What’s the remedy for cruelty?
Do we need animal protection legislation?Ukraine is practically the only country in Europe without a ratified animal protection law banning acts of cruelty to animals. In fact, our parliament has passed this bill twice, but each time the president ordered a revision. The current session of parliament will once again deliberate the animal protection law, which will be submitted without any shortcomings to the legislative and executive branches — at least without any noticeable blunders that were detected in the earlier redactions, e.g., the ban on no more than three adult pets per apartment (even if these are tiny fish or spiders), the annual paid re-registration of pets, utility bills including the cost of rearing pets, and so on. Today, all European countries, all the Americas, and almost all Asian countries have such laws. The CIS countries seem to be the only exception. Vladimir Putin, in his third day as acting president of the Russian Federation, vetoed the animal protection bill and the document has remained shelved. The Ukrainian bill is small, just 18 pages, which is 100 percent smaller than the law that was ratified in New Zealand. Yet we badly need it because cruelty to animals is horrifically widespread in our country.
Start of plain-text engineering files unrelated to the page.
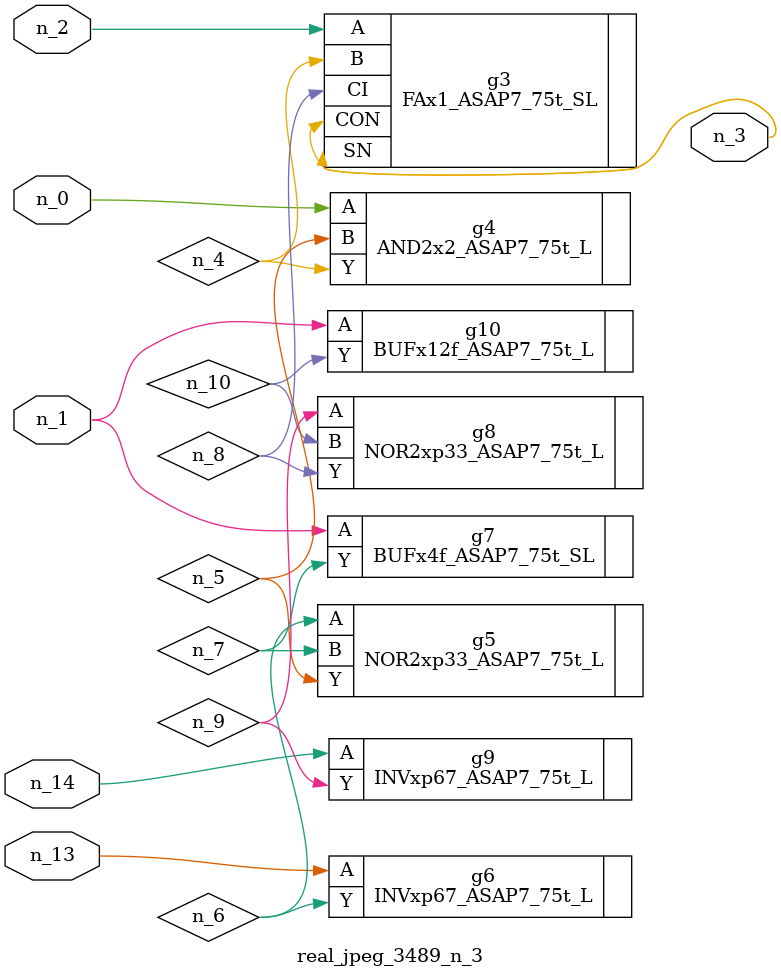
<source format=v>
module real_jpeg_3489_n_3 (n_0, n_1, n_14, n_2, n_13, n_3);

input n_0;
input n_1;
input n_14;
input n_2;
input n_13;

output n_3;

wire n_5;
wire n_4;
wire n_8;
wire n_6;
wire n_7;
wire n_10;
wire n_9;

AND2x2_ASAP7_75t_L g4 ( 
.A(n_0),
.B(n_5),
.Y(n_4)
);

BUFx4f_ASAP7_75t_SL g7 ( 
.A(n_1),
.Y(n_7)
);

BUFx12f_ASAP7_75t_L g10 ( 
.A(n_1),
.Y(n_10)
);

FAx1_ASAP7_75t_SL g3 ( 
.A(n_2),
.B(n_4),
.CI(n_8),
.CON(n_3),
.SN(n_3)
);

NOR2xp33_ASAP7_75t_L g5 ( 
.A(n_6),
.B(n_7),
.Y(n_5)
);

NOR2xp33_ASAP7_75t_L g8 ( 
.A(n_9),
.B(n_10),
.Y(n_8)
);

INVxp67_ASAP7_75t_L g6 ( 
.A(n_13),
.Y(n_6)
);

INVxp67_ASAP7_75t_L g9 ( 
.A(n_14),
.Y(n_9)
);


endmodule
</source>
To dispel any doubts about this, a press conference was organized on Feb. 17 by animal right protection activists, who played a video made at a local rendering plant. The sight was mind-boggling. I saw optimistic citizens, who are convinced that stray dogs and cats caught by animal catchers are shot or put to sleep. In reality, the cartridges or chemical substances for this purpose are too expensive for this municipal service. I don’t want to describe what I saw, because it was horrible. All I will say is that they use tongs, grinding chambers — and poison. The question is: which of the heroes in that videotape is the real animal? In the so-called animal shelter at Borodianka the dogs are eating each other because of lack of food, says Tamara Tarnavska, head of the SOS Animal Protection Society. Proof of this is the videotape. This goes on despite the fact that the municipal service receives close to five million hryvnias from the city budget. A fee per animal is paid to those who catch stray animals — e.g., 75 hryvnias per dog.
“So these dog catchers are not loath to catch perfectly domesticated animals out for a stroll, but they steer clear of pregnant stray bitches; they leave them alone to “proliferate.”
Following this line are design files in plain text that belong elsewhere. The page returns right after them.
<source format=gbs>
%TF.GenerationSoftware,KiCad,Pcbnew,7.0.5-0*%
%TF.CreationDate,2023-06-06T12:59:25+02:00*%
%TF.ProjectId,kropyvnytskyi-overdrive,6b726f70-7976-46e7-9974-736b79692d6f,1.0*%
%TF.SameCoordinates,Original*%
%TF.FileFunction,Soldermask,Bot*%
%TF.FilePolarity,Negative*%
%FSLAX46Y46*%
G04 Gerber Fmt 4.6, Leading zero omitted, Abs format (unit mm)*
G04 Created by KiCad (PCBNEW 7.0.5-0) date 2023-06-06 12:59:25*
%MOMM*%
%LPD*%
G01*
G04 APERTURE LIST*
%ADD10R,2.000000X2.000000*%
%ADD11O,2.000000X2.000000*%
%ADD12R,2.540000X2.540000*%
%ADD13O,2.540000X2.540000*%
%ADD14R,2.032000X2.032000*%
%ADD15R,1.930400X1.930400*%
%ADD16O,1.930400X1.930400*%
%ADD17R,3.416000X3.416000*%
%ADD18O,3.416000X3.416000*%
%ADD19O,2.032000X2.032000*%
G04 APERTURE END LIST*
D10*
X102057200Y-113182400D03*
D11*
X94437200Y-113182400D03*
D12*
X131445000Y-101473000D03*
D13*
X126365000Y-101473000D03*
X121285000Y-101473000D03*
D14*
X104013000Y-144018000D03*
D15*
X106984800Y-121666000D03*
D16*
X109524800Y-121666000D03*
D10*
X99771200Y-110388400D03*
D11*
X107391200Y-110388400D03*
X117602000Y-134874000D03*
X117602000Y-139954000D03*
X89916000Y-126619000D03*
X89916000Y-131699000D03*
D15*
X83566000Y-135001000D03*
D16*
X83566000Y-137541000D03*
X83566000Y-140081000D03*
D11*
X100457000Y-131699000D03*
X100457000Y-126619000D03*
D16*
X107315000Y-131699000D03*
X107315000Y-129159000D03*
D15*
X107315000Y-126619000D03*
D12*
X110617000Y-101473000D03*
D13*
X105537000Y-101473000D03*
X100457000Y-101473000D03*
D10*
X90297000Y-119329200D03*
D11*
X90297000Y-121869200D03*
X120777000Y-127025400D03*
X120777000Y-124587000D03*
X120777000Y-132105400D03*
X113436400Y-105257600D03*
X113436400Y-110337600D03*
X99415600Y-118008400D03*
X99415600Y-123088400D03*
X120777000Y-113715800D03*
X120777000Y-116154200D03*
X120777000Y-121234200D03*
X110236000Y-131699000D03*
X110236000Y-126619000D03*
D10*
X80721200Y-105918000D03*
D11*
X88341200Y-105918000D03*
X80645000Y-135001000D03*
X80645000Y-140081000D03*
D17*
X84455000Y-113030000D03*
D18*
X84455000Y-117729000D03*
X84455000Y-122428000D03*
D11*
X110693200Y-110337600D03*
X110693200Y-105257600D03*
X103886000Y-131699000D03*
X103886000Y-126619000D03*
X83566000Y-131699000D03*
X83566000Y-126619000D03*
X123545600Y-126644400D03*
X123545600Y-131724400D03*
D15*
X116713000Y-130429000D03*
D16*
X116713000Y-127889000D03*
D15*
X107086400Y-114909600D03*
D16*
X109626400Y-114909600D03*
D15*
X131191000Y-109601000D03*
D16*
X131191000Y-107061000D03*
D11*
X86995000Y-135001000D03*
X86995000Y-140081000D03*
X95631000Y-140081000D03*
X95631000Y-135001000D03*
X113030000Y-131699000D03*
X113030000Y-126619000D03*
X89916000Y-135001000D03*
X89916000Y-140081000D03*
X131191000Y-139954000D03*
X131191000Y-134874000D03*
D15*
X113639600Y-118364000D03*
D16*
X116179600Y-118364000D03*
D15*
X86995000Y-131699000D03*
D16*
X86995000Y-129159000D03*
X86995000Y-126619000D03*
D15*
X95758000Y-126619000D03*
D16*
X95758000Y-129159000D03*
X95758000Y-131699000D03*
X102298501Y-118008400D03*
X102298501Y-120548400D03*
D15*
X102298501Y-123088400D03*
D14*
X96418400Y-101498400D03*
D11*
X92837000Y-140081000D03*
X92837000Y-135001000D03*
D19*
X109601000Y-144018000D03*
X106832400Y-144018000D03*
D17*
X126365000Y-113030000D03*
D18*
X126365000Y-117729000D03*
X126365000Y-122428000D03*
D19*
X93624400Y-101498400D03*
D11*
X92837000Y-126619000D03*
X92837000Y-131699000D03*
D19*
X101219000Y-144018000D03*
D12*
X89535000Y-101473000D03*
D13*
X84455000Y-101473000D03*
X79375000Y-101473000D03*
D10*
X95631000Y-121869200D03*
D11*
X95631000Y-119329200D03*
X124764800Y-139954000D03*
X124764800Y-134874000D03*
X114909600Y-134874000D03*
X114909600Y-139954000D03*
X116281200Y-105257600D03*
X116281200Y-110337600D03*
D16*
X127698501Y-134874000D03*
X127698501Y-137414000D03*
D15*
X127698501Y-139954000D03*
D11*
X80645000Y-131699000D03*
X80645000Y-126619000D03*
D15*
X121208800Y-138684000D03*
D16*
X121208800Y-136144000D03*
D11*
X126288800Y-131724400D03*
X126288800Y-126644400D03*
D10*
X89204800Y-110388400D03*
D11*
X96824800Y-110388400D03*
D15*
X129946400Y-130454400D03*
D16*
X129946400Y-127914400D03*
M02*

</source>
But dog catchers are not the only threat to animals. Civic organizations are seriously concerned about dogfights that are legally banned but practiced (video footage is available). There are complaints about street photographers, who own monkeys. According to Volodymyr Boreiko, director of Kyiv’s Ecology-Culture Center, monkeys, restless and disobedient as they are, have to be broken in for two weeks by professional trainers using sticks, beating them to break their will and make them malleable for posing for photographs on the street. “Circuses are an Auschwitz for animals,” notes Boreiko, adding, “It is a generally known fact that a team of bears was forced to walk on their hind paws simply because their front ones had been burned with a red- hot iron.” Hunting is legally banned, but takes place at VIP dachas.
Of course, once the bill is ratified these violations will not sink into oblivion; many of the facts listed above are already prohibited. But nabbing the perpetrators will be much easier to do with the right law, which can be used as the basis of changes to the criminal and administrative codes. In addition, this law will regulate a number of daily problems, like banning private ownership of wild animals. Right now you can keep a giraffe on your balcony. Another factor has to do with presentability. Such a law is required in Europe, where we are striving to enter, no less than the UN Convention on Human Rights.
As for the problem of homeless animals, the same approach is offered: sterilization and institutionalization. A few shelters could easily be maintained on the five million hryvnias that the city gives to dog catchers, especially considering that supermarkets would rather support such endeavors with free food rather than foot the cost of unsold products. But Tarnavska says that bureaucrats simply do not want to bother with the issue of homeless animals.